═════ POTONGAN DOKUMEN

Pengaduan dapat diartikan sebagai keberatan dalam arti “ketidaksetujuan” Jika telah  dianggap  ada “persetujuan”  maka tidak  memenuhi  syarat  untuk  dituntut.[42]  Sehingga  jika terjadi perzinaan sedangkan  isteri atau suami pelaku setuju akan tindakan   perzinaan yang dilakukan  oleh  pasangannya, maka masalah  ini tidak  bisa dikatakan  sebagai perzinaan. Ini karena suami atau isteri pelaku telah setuju.

Namun demikian, dalam hal pengadun  semacam ini, pasal 72, 73 dan 75 tidak  berlaku.  Pasal 72 mengenai  pengadu  yang belum dewasa yang umurnya belum genap enam belas tahun atau di bawah pengampun.  Pasal 73 tentang  korban yang berhak mengadu telah   meninggal  dunia.  Dan  pasal 75 tentang hak menarikpengaduan dalam waktu tiga   bulan. Pada kasus perzinaan, pengaduan dapat dicabut kembali, selama peristiwa itu belum  mulai  diperiksa  dalam sidang  pengadilan. Dalam prakteknya, sebelum sidang pemeriksaan  dimulai, hakim masih menanyakan  kepada  pengadu, apakah ia tetap pada pengaduannya itu, bila tetap, barulah dimulai pemeriksaannya.[43]

F.SANKSI TINDAK PIDANA ZINA

Mengeni sanksi tindak  pidana  zina, KUHP hanya mengancam  hukuman  maksimal sembilan bulan pidana penjara. Dalam rancangan undang-undang (RUU) KUHP telah dirumuskan sanksi tindak pidana zina yang baru. Yaitu pada pasal 484 disebutkan  tentang   ancaman hukuman untuk perbuatan zina adalah  lima tahun  penjara.  Dan diancam  pidana  maksimal dua tahun  penjara bagi pelaku kumpul kebo, yaitu perbuatan  tinggal serumah tanpa ada ikatan perkawinan.

══════════
═════ BAGIAN DATA

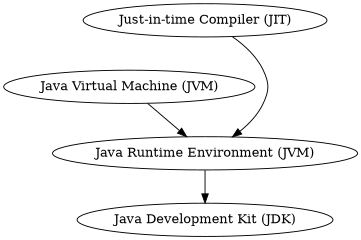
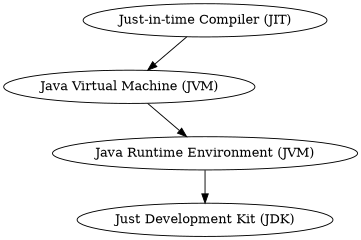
  digraph {
    "Just-in-time Compiler (JIT)"
    "Java Virtual Machine (JVM)"
    n3 [label="Java Runtime Environment (JVM)"]
-   "Java Development Kit (JDK)"
-   "Just-in-time Compiler (JIT)" -> n3
+   "Java Development Kit (JDK)" [label="Just Development Kit (JDK)"]
+   "Just-in-time Compiler (JIT)" -> "Java Virtual Machine (JVM)"
    "Java Virtual Machine (JVM)" -> n3
    n3 -> "Java Development Kit (JDK)"
  }
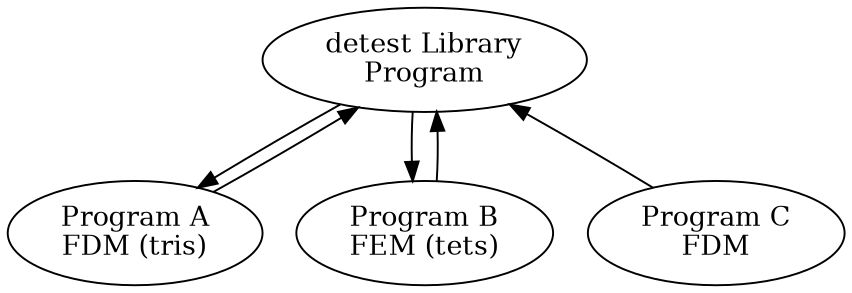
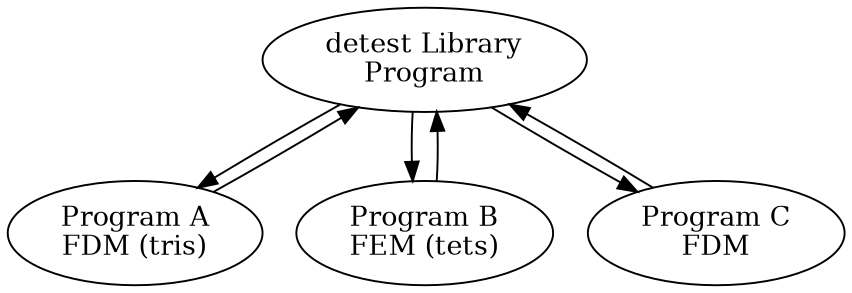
  digraph {
    n1 [label="detest Library\nProgram"]
    n2 [label="Program A\nFDM (tris)"]
    n3 [label="Program B\nFEM (tets)"]
    n4 [label="Program C\nFDM"]
    n1 -> n2
    n1 -> n3
+   n1 -> n4
    n2 -> n1
    n3 -> n1
    n4 -> n1
  }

══════════

#### KETENTUAN TUGAS
Kembalikan tanpa perubahan bagian teks tentang tindak pidana zina yang terletak di antara "Pengaduan dapat diartikan" dan "pelaku telah setuju.", termasuk kedua ujung tersebut.

#### JAWABAN LENGKAP
Pengaduan dapat diartikan sebagai keberatan dalam arti “ketidaksetujuan” Jika telah  dianggap  ada “persetujuan”  maka tidak  memenuhi  syarat  untuk  dituntut.[42]  Sehingga  jika terjadi perzinaan sedangkan  isteri atau suami pelaku setuju akan tindakan   perzinaan yang dilakukan  oleh  pasangannya, maka masalah  ini tidak  bisa dikatakan  sebagai perzinaan. Ini karena suami atau isteri pelaku telah setuju.